The sixth book in The Adventures of Archibald and Jockabeb series finds the two brothers and their younger sister travelling to New York City to spend a long weekend with their aunt. After finishing a wonderful dinner at Sardi's the first night, the boys become separated from Tess and Aunt Claire in nearby Times Square. Events quickly take a menacing turn when a mysterious person from the past suddenly appears with two henchmen in tow. Frantically trying to escape, Archibald has no idea what he'll find when he leads Jockabeb down the stairs into a nearby subway station-and what the boys do find launches one their strangest and most electrifying adventures to date.

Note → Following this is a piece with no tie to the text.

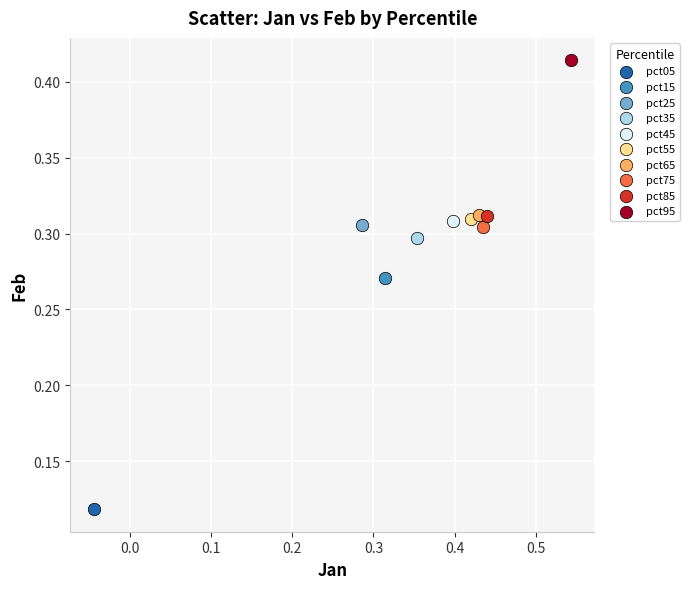

What are all the series names shown in the legend?

pct05, pct15, pct25, pct35, pct45, pct55, pct65, pct75, pct85, pct95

A beautiful young girl named Willow, a one-armed man called Meatloaf, and a dangerous gang leader who goes by the name of Shabazz are just a few of the characters who the boys meet in the abandoned subway tunnels far below the streets of Manhattan. As Archibald and Jockabeb try to make their way safely back to Aunt Claire, they only move closer to a final confrontation with their pursuers, both human and non-human alike. The reader will learn interesting facts about America's largest city while once again watching the teenage brothers' personalities evolve. As in all the previous books, the forces of good and evil are pitted against one another-this time, above and below the streets of "The Big Apple!"
About the Author
When Art Collins retired as a highly successful chairman and CEO of a Fortune 500 company, he didn’t write the book on leadership that many expected. Instead, he decided that penning children’s stories would be far more interesting. Borrowing two characters, Archibald and Jockabeb, from tales told by his father many years before, and drawing up his own rich imagination, Art introduces the two young brothers to an incredible cast of characters – some human, some otherworldly – in locations that range from the mysterious forest behind the boys’ house to the lush and exotic Amazon. Collins honed his stories by running them past his target audience; fourth-graders taught by his brother Geoffrey Collins, who allowed his classes to be used as a focus group over several years. Art currently divides his time between Chicago and the Vail Valley in Colorado.